| Required work |
a - In the SQL duplicates text, which table and which column does the example query check for duplicates?
b - Continue the SQL duplicates text from its last sentence onward.

It can happen that we have redundant data in our tables. This data needs to be handled it can lead to incorrect query results and data mismatches. We will look at the best way to handle duplicates.
An easy way to detect duplicates in our data is to use a query with the syntax
SELECT <column-name>,COUNT(<column-name>)
FROM <table_name>
GROUP BY <colum-name>
HAVING COUNT(column-name) > 1;
SELECT first_name, COUNT(first_name)
FROM employees
GROUP BY first_name
HAVING COUNT(first_name) > 1;
We can extend this to as many columns as we need. We just need to add the count<column_name> > 1 in the having cluase for each of the columns we need.

| Extracted information |
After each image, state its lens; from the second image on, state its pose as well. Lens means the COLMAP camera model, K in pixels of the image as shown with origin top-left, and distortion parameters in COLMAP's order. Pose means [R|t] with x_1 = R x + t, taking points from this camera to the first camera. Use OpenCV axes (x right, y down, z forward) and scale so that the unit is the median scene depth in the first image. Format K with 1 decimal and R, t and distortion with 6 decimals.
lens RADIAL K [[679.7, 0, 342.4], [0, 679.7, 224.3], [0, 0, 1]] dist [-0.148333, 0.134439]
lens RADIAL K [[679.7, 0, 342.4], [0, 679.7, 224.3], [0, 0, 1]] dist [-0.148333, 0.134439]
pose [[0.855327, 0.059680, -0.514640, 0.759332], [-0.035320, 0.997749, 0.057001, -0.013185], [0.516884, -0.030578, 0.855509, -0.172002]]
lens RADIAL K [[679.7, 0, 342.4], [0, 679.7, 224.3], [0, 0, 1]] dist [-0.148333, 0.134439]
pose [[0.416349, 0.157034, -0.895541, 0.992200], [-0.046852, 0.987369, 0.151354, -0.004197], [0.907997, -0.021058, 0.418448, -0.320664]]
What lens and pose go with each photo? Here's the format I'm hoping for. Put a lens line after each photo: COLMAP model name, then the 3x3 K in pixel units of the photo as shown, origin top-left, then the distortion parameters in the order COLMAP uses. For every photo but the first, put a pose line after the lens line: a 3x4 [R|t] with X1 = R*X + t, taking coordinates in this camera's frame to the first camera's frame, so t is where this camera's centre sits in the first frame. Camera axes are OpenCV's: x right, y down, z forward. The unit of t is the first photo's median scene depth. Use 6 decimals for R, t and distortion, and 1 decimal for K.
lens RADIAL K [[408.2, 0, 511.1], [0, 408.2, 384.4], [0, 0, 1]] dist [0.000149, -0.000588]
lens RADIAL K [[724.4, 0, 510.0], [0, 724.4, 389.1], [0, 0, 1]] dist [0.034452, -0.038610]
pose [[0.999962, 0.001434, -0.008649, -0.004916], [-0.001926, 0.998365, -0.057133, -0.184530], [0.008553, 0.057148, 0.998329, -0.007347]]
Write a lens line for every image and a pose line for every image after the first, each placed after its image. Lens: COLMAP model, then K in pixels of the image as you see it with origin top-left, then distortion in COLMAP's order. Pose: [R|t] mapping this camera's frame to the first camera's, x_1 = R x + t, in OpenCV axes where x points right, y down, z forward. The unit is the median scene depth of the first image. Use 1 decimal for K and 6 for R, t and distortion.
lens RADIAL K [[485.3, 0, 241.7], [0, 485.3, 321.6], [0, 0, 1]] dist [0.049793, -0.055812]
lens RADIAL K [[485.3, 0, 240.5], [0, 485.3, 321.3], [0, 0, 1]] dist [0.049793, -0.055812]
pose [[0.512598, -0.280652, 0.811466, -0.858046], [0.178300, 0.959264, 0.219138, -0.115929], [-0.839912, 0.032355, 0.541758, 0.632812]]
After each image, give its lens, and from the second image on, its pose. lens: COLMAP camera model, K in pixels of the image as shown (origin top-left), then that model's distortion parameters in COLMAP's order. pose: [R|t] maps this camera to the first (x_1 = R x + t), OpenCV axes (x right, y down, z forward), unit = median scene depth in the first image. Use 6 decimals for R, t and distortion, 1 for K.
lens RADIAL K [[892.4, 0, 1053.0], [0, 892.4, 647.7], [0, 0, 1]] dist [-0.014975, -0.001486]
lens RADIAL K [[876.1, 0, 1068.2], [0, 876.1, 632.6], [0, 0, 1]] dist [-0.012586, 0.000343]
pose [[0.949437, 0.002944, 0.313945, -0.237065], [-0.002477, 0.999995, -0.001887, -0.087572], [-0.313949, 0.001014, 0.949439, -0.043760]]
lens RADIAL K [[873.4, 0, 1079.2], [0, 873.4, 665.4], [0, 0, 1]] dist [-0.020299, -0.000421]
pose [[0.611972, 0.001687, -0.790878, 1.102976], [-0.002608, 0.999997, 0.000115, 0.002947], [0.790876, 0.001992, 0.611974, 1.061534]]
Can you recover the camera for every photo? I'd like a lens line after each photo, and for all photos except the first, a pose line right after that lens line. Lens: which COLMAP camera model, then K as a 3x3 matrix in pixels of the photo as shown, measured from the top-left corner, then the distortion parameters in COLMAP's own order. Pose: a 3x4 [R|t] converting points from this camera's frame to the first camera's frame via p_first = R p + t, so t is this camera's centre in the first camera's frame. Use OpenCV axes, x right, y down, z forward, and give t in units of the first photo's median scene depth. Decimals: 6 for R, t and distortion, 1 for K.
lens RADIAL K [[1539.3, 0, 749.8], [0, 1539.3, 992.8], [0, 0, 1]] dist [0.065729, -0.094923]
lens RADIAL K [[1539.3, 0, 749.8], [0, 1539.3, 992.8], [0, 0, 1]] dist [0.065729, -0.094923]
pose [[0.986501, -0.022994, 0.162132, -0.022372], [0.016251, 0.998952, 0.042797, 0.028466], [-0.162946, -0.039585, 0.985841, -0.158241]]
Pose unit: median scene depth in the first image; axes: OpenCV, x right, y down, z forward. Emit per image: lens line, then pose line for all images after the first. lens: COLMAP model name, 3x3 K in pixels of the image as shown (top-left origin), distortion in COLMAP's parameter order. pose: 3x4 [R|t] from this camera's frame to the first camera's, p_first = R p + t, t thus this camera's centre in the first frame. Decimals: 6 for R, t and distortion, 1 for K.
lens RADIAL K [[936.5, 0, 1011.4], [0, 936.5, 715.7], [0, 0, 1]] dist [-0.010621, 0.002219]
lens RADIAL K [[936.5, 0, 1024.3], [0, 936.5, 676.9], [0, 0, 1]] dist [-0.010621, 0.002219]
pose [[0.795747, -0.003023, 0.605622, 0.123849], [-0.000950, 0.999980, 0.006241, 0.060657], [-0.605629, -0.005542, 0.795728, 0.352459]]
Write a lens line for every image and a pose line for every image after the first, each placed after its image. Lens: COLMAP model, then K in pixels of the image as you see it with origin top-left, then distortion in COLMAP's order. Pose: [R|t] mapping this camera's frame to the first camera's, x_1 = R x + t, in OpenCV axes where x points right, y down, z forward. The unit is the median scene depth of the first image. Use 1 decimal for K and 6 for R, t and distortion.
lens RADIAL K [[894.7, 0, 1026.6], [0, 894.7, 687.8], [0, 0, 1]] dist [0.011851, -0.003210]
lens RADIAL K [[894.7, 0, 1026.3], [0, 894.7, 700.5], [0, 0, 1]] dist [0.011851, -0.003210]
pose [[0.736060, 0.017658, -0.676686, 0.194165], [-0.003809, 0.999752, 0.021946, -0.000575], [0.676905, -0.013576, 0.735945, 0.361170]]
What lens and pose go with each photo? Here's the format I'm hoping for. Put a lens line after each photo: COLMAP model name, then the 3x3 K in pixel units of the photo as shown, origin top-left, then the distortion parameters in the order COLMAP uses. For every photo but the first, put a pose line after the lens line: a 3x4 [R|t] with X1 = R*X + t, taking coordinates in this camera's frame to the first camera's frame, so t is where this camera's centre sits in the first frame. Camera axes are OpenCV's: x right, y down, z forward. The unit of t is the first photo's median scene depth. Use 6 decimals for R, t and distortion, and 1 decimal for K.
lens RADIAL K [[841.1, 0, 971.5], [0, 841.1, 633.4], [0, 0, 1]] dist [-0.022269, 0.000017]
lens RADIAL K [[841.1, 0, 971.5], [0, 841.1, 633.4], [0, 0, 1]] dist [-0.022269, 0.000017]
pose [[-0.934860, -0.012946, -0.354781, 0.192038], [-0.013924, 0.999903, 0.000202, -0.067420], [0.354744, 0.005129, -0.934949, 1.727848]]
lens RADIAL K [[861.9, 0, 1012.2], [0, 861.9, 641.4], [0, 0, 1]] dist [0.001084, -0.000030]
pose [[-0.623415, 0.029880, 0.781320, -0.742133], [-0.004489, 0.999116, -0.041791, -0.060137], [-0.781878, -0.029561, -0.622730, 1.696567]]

| Exercise responses |
a - The employees table, checking the first_name column.

b -
To Delete duplicate records, we can use the delete JOIN statement. The Basic syntax of a Delete Join is
DELETE [target table]
FROM [table1]
INNER JOIN [table2]
ON [table1.[joining column] = [table2].[joining column]
WHERE [condition];
DELETE t1 FROM employees t1 INNER JOIN employees t2
ON t1.first_name = t2.first_name
WHERE t2.emp_id > t1.emp_id;
We can recheck duplicate records using the below Query,
SELECT first_name, COUNT(first_name)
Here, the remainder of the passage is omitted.